To those unfamiliar: Researchers at Stanford University recently wrote a paper describing how they built a classifier that could detect sexual orientation from facial features, whose accuracy (81% for gays, 74% for lesbians) was better than even human judges at detecting sexual orientation (57% for gays, 58% for lesbians). And this became a huge controversy — you can imagine why.
The paper doesn’t mention the classifier code being made public. To confirm, I have emailed one of the researchers, and will update this answer if he replies. I’m sure they’re swamped with emails about this.
Let me explain their 47-page paper (even though the question didn’t ask :P), but I won’t be going into the pros, cons and ethics of such research. Feel free to comment your opinion on that.
Step 1: Data and Pre-processing
Public images of 36,630 men and 38,593 women were obtained from a U.S. dating website. Half of them were gay. The sexual orientation was determined based on what gender they were looking for, on the website.
A face-detection software called Face++ was used to find the location of facial features on the images. This way, images with multiple faces, small faces, partially hidden faces and faces that weren’t facing the camera directly were all removed.
We now have 35,326 images of faces, all facing the camera and fully visible.

Data below:

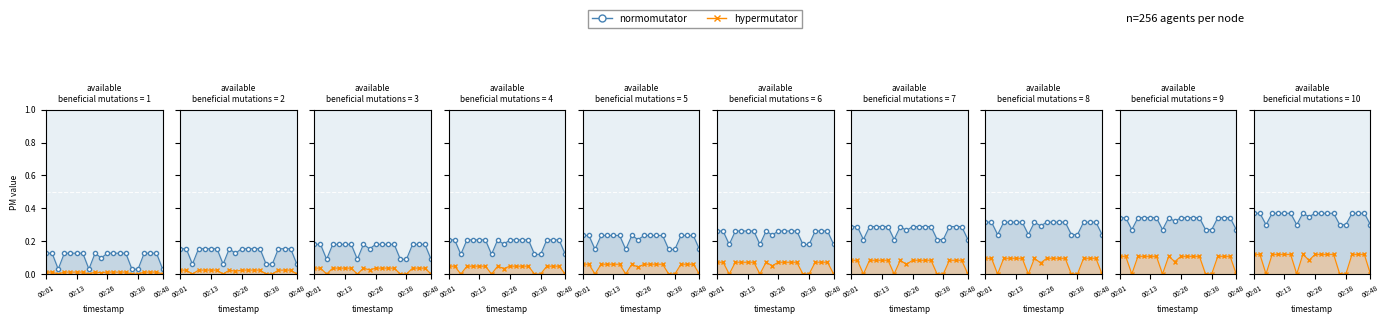

What position from the left is 00:48?

5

Aim of the task:
Answer these from the text about the Stanford classifier:
1. What accuracy did the classifier reach for lesbians?
2. Which face-detection software located the facial features?
3. How many face images remained after pre-processing?

Written reply:
1. 74%
2. Face++
3. 35,326